Trucs et astuces pour reconnaître un bon pain

octobre 28, 2019
pain artisanal

« Bon comme du bon pain ». C’est facile à dire, mais il arrive de plus en plus que le pain quotidien ne soit pas à la hauteur de cette expression. Paradoxalement, à une époque où ce prince de notre alimentation est un bien très accessible façonné pour tous les goûts, la vraie qualité est une denrée rare. Alors le bon pain, ou le véritable pain traditionnel, comment le reconnaître ?

Voici des outils à la portée de tout le monde pour orienter le choix vers un pain fait selon les règles de l’art.

Le bon pain : un allié de santé et de plaisir

Manger du pain est une habitude saine et équilibrée, les glucides ne sont pas à éviter et il s’avère que le gluten n’est pas un ennemi absolu pour la santé. Tout cela est vrai si l’on a les clés pour reconnaître le bon pain :

Un produit artisanal de qualité, riche en propriétés nutritionnelles et en goût.

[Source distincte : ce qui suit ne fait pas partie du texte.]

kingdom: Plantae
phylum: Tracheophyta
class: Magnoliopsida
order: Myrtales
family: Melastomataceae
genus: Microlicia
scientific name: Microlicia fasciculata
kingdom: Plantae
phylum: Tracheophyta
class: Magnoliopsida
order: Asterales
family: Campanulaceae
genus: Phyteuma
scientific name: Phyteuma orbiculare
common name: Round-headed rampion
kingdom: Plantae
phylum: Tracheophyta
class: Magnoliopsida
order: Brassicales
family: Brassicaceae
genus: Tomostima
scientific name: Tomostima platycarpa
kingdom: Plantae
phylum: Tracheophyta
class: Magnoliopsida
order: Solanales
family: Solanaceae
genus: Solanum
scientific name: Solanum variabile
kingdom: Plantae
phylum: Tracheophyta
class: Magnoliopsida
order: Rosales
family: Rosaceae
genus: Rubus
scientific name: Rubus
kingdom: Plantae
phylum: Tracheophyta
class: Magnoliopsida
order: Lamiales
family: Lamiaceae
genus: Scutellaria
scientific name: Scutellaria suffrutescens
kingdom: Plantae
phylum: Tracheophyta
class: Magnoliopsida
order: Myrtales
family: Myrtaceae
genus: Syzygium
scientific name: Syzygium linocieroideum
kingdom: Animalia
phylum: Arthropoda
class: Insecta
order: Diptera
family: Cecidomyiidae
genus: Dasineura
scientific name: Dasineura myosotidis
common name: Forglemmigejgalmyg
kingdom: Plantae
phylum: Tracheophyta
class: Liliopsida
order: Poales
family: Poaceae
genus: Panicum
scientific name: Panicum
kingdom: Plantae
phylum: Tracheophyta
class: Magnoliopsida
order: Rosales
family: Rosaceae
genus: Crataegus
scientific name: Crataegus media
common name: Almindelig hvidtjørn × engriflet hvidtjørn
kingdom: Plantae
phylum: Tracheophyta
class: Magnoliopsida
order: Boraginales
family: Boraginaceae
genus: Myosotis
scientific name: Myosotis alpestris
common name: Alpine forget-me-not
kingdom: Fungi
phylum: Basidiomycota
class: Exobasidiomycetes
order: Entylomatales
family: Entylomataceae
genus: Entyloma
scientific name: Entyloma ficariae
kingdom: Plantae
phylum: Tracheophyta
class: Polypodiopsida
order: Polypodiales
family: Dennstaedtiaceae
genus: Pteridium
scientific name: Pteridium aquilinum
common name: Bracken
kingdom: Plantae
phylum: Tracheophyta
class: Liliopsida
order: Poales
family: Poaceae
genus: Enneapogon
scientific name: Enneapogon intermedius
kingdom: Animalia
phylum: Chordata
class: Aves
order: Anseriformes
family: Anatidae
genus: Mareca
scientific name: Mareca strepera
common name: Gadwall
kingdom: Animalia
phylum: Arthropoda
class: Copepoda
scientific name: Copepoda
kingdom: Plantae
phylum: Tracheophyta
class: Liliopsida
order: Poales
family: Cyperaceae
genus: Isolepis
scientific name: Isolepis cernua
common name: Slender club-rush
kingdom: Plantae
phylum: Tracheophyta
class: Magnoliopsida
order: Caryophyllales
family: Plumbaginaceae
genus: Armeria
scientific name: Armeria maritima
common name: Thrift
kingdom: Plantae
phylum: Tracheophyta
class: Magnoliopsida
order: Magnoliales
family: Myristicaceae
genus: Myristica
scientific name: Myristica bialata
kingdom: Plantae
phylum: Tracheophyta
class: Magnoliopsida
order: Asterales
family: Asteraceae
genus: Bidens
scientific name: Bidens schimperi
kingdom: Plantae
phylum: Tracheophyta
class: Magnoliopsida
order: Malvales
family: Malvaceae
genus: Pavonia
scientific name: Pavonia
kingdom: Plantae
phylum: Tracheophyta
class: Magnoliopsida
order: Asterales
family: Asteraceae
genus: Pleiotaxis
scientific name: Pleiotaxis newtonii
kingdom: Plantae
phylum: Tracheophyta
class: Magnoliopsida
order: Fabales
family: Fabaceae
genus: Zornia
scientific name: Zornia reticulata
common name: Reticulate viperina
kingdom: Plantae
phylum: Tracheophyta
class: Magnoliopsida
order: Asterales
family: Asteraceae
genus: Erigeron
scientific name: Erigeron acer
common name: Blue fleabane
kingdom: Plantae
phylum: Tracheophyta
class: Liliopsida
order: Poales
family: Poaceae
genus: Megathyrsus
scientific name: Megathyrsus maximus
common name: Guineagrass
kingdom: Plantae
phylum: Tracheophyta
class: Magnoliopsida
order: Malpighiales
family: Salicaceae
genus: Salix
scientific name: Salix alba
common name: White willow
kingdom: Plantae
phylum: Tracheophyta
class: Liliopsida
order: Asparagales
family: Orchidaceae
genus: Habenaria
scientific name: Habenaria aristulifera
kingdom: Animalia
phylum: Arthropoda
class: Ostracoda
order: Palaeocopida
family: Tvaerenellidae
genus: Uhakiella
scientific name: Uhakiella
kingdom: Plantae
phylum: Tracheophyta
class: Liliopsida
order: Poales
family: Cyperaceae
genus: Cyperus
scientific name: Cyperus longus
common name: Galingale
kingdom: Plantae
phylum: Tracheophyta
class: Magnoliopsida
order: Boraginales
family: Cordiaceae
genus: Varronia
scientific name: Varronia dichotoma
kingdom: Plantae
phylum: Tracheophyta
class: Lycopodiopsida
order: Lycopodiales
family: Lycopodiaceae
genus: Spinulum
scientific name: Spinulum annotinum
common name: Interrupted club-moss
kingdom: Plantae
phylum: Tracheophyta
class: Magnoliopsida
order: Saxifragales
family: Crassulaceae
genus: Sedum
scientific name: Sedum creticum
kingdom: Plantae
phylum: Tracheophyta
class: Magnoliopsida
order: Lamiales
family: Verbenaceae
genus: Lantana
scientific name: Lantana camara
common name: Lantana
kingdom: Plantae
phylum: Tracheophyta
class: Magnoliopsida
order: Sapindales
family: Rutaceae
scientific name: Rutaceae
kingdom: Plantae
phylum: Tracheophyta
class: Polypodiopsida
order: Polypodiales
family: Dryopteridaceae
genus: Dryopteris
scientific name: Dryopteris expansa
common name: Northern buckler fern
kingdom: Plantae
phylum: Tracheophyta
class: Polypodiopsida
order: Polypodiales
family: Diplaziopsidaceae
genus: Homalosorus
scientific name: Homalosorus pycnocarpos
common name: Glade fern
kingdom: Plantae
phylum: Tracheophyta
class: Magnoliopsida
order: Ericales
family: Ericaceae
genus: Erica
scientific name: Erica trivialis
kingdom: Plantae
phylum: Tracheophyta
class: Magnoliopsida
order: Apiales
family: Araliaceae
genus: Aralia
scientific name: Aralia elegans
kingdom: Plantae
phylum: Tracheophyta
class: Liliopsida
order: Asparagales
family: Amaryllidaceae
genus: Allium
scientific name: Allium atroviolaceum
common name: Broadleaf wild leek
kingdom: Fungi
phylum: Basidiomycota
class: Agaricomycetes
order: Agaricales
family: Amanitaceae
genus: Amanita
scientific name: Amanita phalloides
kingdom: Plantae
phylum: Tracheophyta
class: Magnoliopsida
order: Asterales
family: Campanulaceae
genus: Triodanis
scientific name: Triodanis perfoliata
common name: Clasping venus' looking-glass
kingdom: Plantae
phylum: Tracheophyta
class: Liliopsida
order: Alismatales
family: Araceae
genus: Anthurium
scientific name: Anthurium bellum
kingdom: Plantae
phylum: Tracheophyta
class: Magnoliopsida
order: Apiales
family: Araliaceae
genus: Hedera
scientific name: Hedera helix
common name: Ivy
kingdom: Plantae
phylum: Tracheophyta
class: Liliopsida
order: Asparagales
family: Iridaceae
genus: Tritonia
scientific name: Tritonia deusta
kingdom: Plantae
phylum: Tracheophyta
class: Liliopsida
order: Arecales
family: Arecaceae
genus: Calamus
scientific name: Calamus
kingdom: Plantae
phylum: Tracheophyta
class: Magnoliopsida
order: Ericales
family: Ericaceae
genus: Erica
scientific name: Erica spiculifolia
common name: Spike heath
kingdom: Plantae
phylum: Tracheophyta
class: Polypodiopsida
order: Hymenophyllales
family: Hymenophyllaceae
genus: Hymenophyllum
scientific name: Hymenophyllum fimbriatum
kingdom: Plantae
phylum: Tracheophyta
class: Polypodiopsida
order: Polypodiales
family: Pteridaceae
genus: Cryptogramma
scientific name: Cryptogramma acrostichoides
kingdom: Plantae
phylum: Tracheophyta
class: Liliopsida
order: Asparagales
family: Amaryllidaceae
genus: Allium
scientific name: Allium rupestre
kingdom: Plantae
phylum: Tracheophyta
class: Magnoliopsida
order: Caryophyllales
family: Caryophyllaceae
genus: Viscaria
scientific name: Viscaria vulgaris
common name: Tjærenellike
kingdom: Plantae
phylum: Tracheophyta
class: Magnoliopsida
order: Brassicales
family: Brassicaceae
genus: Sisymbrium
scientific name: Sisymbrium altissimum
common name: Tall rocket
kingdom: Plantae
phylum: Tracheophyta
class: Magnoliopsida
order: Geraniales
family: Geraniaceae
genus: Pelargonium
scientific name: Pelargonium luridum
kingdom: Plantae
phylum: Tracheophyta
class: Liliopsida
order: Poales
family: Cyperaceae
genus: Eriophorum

Voici des critères à retenir, les critères que méritent les consommateurs. Mais sommes-nous sûrs que celui qu’on achète chez le boulanger et – de plus en plus – au supermarché, réponde à ces indices de qualité, gout et santé ?

La vérité est que l’on a du mal à distinguer le vrai du faux, et souvent on peut tomber dans des pièges. Comme celui d’une étiquette « Ici, Pain traditionnel ». Nous avons tous été déçus par des baguettes molles à l’achat et déjà dures comme des pierres après quelques heures, ou des croutes croquantes qui s’adoucissent en un clin d’œil… Ce sont les signes des produits bon marché, plus ou moins savoureux, faciles à produire à grande échelle. Mais qui ne sont pas toujours synonyme de bonne qualité.

tranche de pain et sa mie

Ceci parce que la tradition a changé. Aujourd’hui, la plupart des céréales disponibles proviennent de l’agriculture intensive. Au fil des sélections et des hybridations, on a sans aucun doute augmenté la productivité, mais pas nécessairement les avantages pour notre santé.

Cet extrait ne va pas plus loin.